Dengan memahami fungsi, kelemahan serta masing-masing unggulan, maka penting untuk menakar kehadiran mereka dalam menentukan suatu hal. Bahkan untuk hal-hal yang dianggap kecil sekalipun. Akal dan hati menjadi penyaring atas bisikan yang kemudian juga sebagai penentu atas kebijaksanaan seorang individu. Tapi akal dan hati saja tidak cukup. Sebelumnya, kedua alat pengetahuan vital manusia ini harus dibekali oleh ilmu dan juga perasaan halus dan bersih yang bisa berdasar pada pengalaman masa lalu.
Menyadari bahwa keduanya hanya potensi yang terpendam dan dapat meluap ketika membiarkannya keluar lalu menguasai diri, maka hati dan akal seseorang harus diaktifkan untuk menakar sesuatu yang akan diberikan keputusan untuk dilakukan. Dialog dengan diri sendiri yang diwakili oleh akal dan hati sangat penting agar kedua entitas, setan dan malaikat, tidak sekenaknya menjadi dominan di dalam diri. Selain itu, dialog antara suara bisik keburukan dan kabajikan pun tak boleh luput dari perhatian.

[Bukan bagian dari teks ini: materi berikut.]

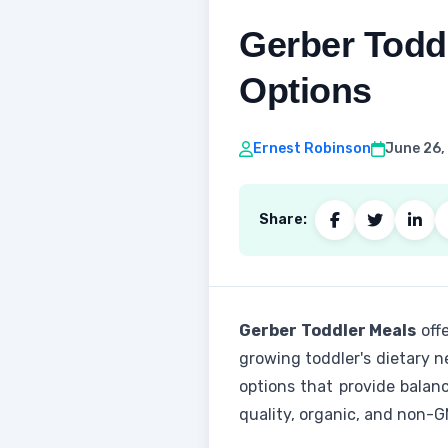
Gerber Toddl
Options
Ernest Robinson
June 26,
Share:
Gerber Toddler Meals
offe
growing toddler's dietary n
options that provide balan
quality, organic, and non-G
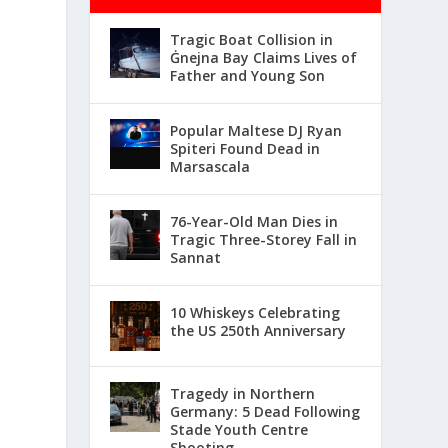
Tragic Boat Collision in
Ġnejna Bay Claims Lives of
Father and Young Son
Popular Maltese DJ Ryan
Spiteri Found Dead in
Marsascala
76-Year-Old Man Dies in
Tragic Three-Storey Fall in
Sannat
10 Whiskeys Celebrating
the US 250th Anniversary
Tragedy in Northern
Germany: 5 Dead Following
Stade Youth Centre
Shooting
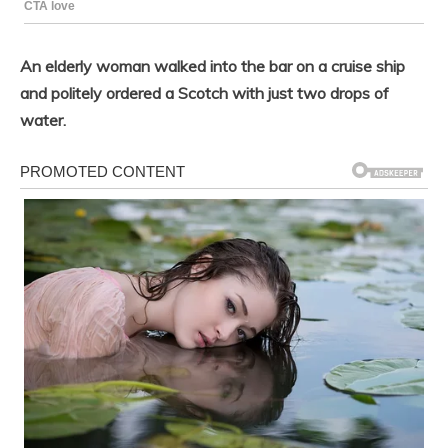
An elderly woman walked into the bar on a cruise ship
and politely ordered a Scotch with just two drops of
water.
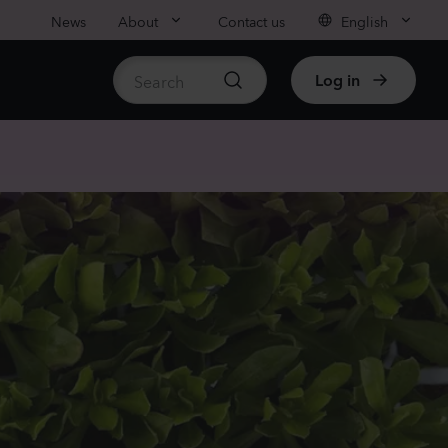
News
About
Contact us
English
Log in
ble stock
nthus sp.
i
nder
Plants
rhinum majus
low
Plants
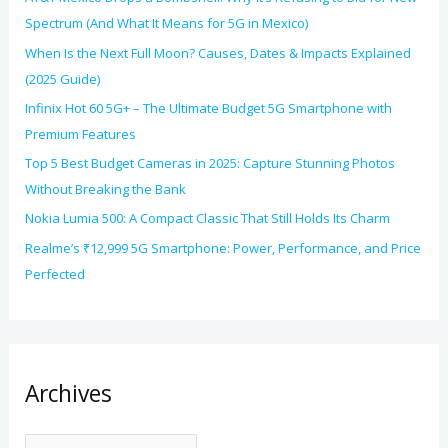
Spectrum (And What It Means for 5G in Mexico)
When Is the Next Full Moon? Causes, Dates & Impacts Explained
(2025 Guide)
Infinix Hot 60 5G+ – The Ultimate Budget 5G Smartphone with
Premium Features
Top 5 Best Budget Cameras in 2025: Capture Stunning Photos
Without Breaking the Bank
Nokia Lumia 500: A Compact Classic That Still Holds Its Charm
Realme’s ₹12,999 5G Smartphone: Power, Performance, and Price
Perfected
Archives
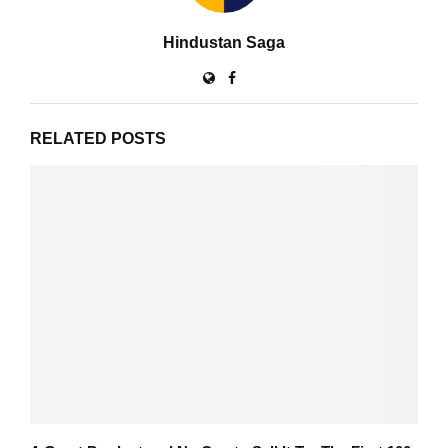
Hindustan Saga
RELATED POSTS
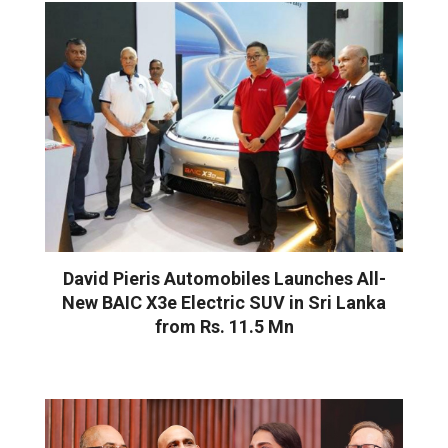
David Pieris Automobiles Launches All-
New BAIC X3e Electric SUV in Sri Lanka
from Rs. 11.5 Mn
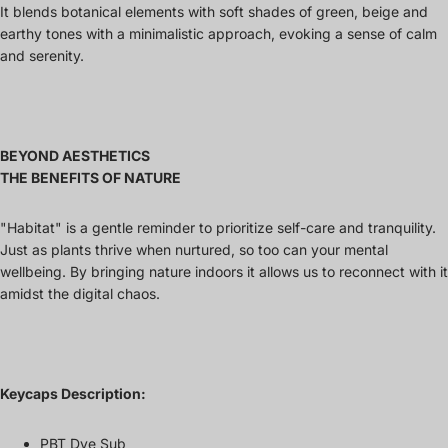
It blends botanical elements with soft shades of green, beige and
earthy tones with a minimalistic approach, evoking a sense of calm
and serenity.
BEYOND AESTHETICS
THE BENEFITS OF NATURE
"Habitat" is a gentle reminder to prioritize self-care and tranquility.
Just as plants thrive when nurtured, so too can your mental
wellbeing. By bringing nature indoors it allows us to reconnect with it
amidst the digital chaos.
Keycaps Description:
PBT Dye Sub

Dalam pengambilan keputusan yang sifatnya individual atau pun sosial, hal tersebut cukup krusial untuk dijadikan pertimbangan.
Asumsi buruk manusia tentang setan tidak lantas menjadikan entitas yang satu ini terus dimusuhi. Sebab jika itu terjadi, maka saat itu pula, hati telah dikotori dengan keburukan. Sedangkan malaikat sebagai entitas penggoda untuk melakukan kebajikan, juga tidak boleh diberi wewenang lebih yang menjadikannya dominan di dalam diri. Keduanya mesti didialogkan secara merdeka oleh pikiran dan hati, sebagai hakim bagi diri secara entitas individu yang merdeka.